Les polypos nasaux, qui peuvent devenir une sinusite chronique, est une pathologie qui « affecte environ 12 à 13% de la population italienne, donc un nombre relativement élevé – illustre les racines – le diagnostic, dans certains cas, est parfois placé, au cours de l'Otolary -Tarying – les visites iatriques nécessaires pour d'autres raisons telles que la tête ou les troubles de l'odeur.
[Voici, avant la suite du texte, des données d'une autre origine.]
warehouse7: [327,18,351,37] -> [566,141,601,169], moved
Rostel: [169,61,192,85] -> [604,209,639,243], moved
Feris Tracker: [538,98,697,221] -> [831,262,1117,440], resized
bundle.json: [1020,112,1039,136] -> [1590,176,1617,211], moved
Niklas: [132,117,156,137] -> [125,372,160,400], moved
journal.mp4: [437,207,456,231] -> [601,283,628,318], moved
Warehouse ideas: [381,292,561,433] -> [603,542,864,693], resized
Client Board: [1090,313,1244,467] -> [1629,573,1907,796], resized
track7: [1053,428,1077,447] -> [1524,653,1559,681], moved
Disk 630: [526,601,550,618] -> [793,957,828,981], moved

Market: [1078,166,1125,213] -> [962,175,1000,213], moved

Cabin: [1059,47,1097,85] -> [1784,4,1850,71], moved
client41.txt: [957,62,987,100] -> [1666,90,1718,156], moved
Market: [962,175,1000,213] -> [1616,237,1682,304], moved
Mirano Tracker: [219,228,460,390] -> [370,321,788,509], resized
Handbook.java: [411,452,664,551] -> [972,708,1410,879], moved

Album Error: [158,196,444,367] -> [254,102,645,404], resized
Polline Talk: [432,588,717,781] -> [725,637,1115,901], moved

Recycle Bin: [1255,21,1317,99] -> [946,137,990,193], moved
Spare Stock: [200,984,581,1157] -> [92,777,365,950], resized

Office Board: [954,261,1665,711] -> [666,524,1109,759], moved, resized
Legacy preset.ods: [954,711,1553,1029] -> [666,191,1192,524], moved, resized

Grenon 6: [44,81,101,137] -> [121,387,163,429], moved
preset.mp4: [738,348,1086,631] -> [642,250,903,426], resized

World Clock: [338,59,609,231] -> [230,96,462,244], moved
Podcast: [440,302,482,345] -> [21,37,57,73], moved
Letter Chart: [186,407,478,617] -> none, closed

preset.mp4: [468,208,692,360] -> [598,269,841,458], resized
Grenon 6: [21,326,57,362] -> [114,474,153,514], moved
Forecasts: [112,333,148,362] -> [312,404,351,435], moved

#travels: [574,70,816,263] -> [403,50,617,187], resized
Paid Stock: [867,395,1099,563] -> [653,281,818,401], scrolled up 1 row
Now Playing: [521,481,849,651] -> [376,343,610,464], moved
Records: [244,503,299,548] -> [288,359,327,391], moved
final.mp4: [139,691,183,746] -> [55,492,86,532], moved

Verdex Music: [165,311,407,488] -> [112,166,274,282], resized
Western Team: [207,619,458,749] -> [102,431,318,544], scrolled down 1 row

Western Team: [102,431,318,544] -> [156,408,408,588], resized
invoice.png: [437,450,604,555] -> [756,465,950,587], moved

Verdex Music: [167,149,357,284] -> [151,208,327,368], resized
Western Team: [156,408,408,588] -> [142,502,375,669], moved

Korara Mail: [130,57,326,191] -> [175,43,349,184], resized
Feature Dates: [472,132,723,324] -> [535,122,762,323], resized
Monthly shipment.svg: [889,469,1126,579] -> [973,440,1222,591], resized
Mécanismes « Capacité d'agir » de l'inflammation « de type 2, c'est-à-dire pour éliminer ou, au moins, contrôler les causes qui favorisent la formation de polypes dans le nez, et donc l'obstruction respiratoire, mais aussi l'asthme bronchique sévère et la dermatite atopique ».

La transition vers une thérapie avec des médicaments biologiques – technologiquement avancés et, en tant que tel, donc d'un impact élevé sur les dépenses de santé – n'est indiqué « qu'après l'échec des thérapies médicales ou chirurgicales conventionnelles, avec une récidive – clarifie l'expert – doit certainement être fait des passages progressif représente une ancre de salut pour ces patients qui améliorent considérablement leurs modèles de vie quotidienne, réduisant les dépenses relatives aux jours de travail perdus en raison des exacerbations, mais aussi pour une meilleure performance diurne liée à une meilleure condition de repos nocturne. Le traitement avec des médicaments biologiques « est désormais l'un des sujets centraux de nos rencontres scientifiques – souligne l'expert – pour l'impact qu'ils ont réellement eu sur la pathologie de l'intérêt otolaryngique, pneumologique, gastro-entérologique, avec un panorama très vaste d'affections qui ont été traités presque exclusivement avec des médicaments cortéroïdes ». Aussi pour cela « dans nos réunions, et en particulier du Congrès national, la thérapie biologique occupe un rôle central ».